Britain to retain European "CE" safety mark following Brexit


  • World
  • Tuesday, 01 Aug 2023

LONDON (Reuters) - Britain on Tuesday said it would retain the European 'CE' safety mark for products indefinitely rather than scrap it following the country's departure from the European Union, in a move welcomed by businesses as a pragmatic step.

The British government had touted Brexit as an opportunity to ditch burdensome EU regulations on businesses but it has since dialled back some of those plans after companies complained they would face increased costs and bureaucracy, hitting their ability to compete.

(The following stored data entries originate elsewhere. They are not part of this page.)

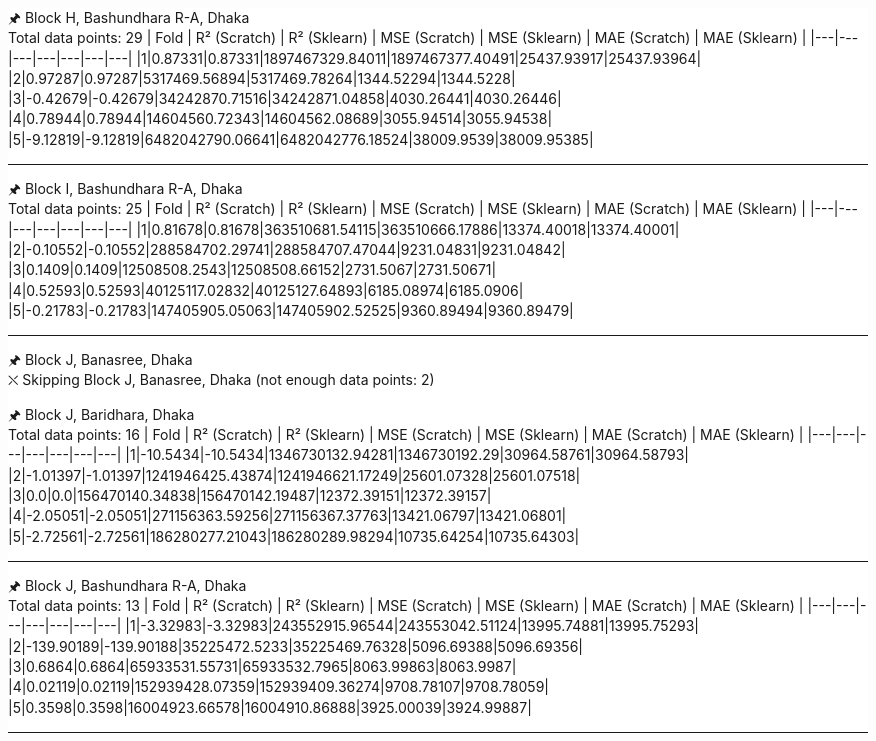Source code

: 
🖈 Block H, Bashundhara R-A, Dhaka  
Total data points: 29
| Fold | R² (Scratch) | R² (Sklearn) | MSE (Scratch) | MSE (Sklearn) | MAE (Scratch) | MAE (Sklearn) |
|---|---|---|---|---|---|---|
|1|0.87331|0.87331|1897467329.84011|1897467377.40491|25437.93917|25437.93964|
|2|0.97287|0.97287|5317469.56894|5317469.78264|1344.52294|1344.5228|
|3|-0.42679|-0.42679|34242870.71516|34242871.04858|4030.26441|4030.26446|
|4|0.78944|0.78944|14604560.72343|14604562.08689|3055.94514|3055.94538|
|5|-9.12819|-9.12819|6482042790.06641|6482042776.18524|38009.9539|38009.95385|

---

🖈 Block I, Bashundhara R-A, Dhaka  
Total data points: 25
| Fold | R² (Scratch) | R² (Sklearn) | MSE (Scratch) | MSE (Sklearn) | MAE (Scratch) | MAE (Sklearn) |
|---|---|---|---|---|---|---|
|1|0.81678|0.81678|363510681.54115|363510666.17886|13374.40018|13374.40001|
|2|-0.10552|-0.10552|288584702.29741|288584707.47044|9231.04831|9231.04842|
|3|0.1409|0.1409|12508508.2543|12508508.66152|2731.5067|2731.50671|
|4|0.52593|0.52593|40125117.02832|40125127.64893|6185.08974|6185.0906|
|5|-0.21783|-0.21783|147405905.05063|147405902.52525|9360.89494|9360.89479|

---

🖈 Block J, Banasree, Dhaka  
⛌ Skipping Block J, Banasree, Dhaka (not enough data points: 2)

🖈 Block J, Baridhara, Dhaka  
Total data points: 16
| Fold | R² (Scratch) | R² (Sklearn) | MSE (Scratch) | MSE (Sklearn) | MAE (Scratch) | MAE (Sklearn) |
|---|---|---|---|---|---|---|
|1|-10.5434|-10.5434|1346730132.94281|1346730192.29|30964.58761|30964.58793|
|2|-1.01397|-1.01397|1241946425.43874|1241946621.17249|25601.07328|25601.07518|
|3|0.0|0.0|156470140.34838|156470142.19487|12372.39151|12372.39157|
|4|-2.05051|-2.05051|271156363.59256|271156367.37763|13421.06797|13421.06801|
|5|-2.72561|-2.72561|186280277.21043|186280289.98294|10735.64254|10735.64303|

---

🖈 Block J, Bashundhara R-A, Dhaka  
Total data points: 13
| Fold | R² (Scratch) | R² (Sklearn) | MSE (Scratch) | MSE (Sklearn) | MAE (Scratch) | MAE (Sklearn) |
|---|---|---|---|---|---|---|
|1|-3.32983|-3.32983|243552915.96544|243553042.51124|13995.74881|13995.75293|
|2|-139.90189|-139.90188|35225472.5233|35225469.76328|5096.69388|5096.69356|
|3|0.6864|0.6864|65933531.55731|65933532.7965|8063.99863|8063.9987|
|4|0.02119|0.02119|152939428.07359|152939409.36274|9708.78107|9708.78059|
|5|0.3598|0.3598|16004923.66578|16004910.86888|3925.00039|3924.99887|

---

One proposal included the introduction of a UKCA mark to replace the European scheme that shows products meet safety, health, and environmental protection requirements. The government said on Tuesday businesses would now be able to choose which scheme to use when selling products in Britain.

"The government is tackling red tape, cutting burdens for business, and creating certainty for firms – we have listened to industry, and we are taking action to deliver," business minister Kevin Hollinrake said.

"By extending CE marking use across the UK, firms can focus their time and money on creating jobs and growing the economy."

Earlier this year the government scrapped another post-Brexit plan, saying it would no longer remove all EU laws by the end of this year.

British companies had complained that a UKCA certification would lead to extra costs because it was not recognised by Brussels, which has far greater regulatory sway in the world, diminishing its relevance outside of Britain.

Some British companies that export to Europe have moved operations into the EU in part so they can access the bloc's CE certification scheme - a marking that can be desired by buyers of goods outside of Europe.

The British Chambers of Commerce welcomed the indefinite retention of the CE mark, saying that a 2021 survey found only 8% of businesses had wanted to ditch the EU marking system and 59% of companies impacted by the decision wanted to keep it.

Stephen Phipson, the head of manufacturing industry group Make UK, said it would "safeguard the competitiveness of manufacturers and aid the UK as a destination for investment".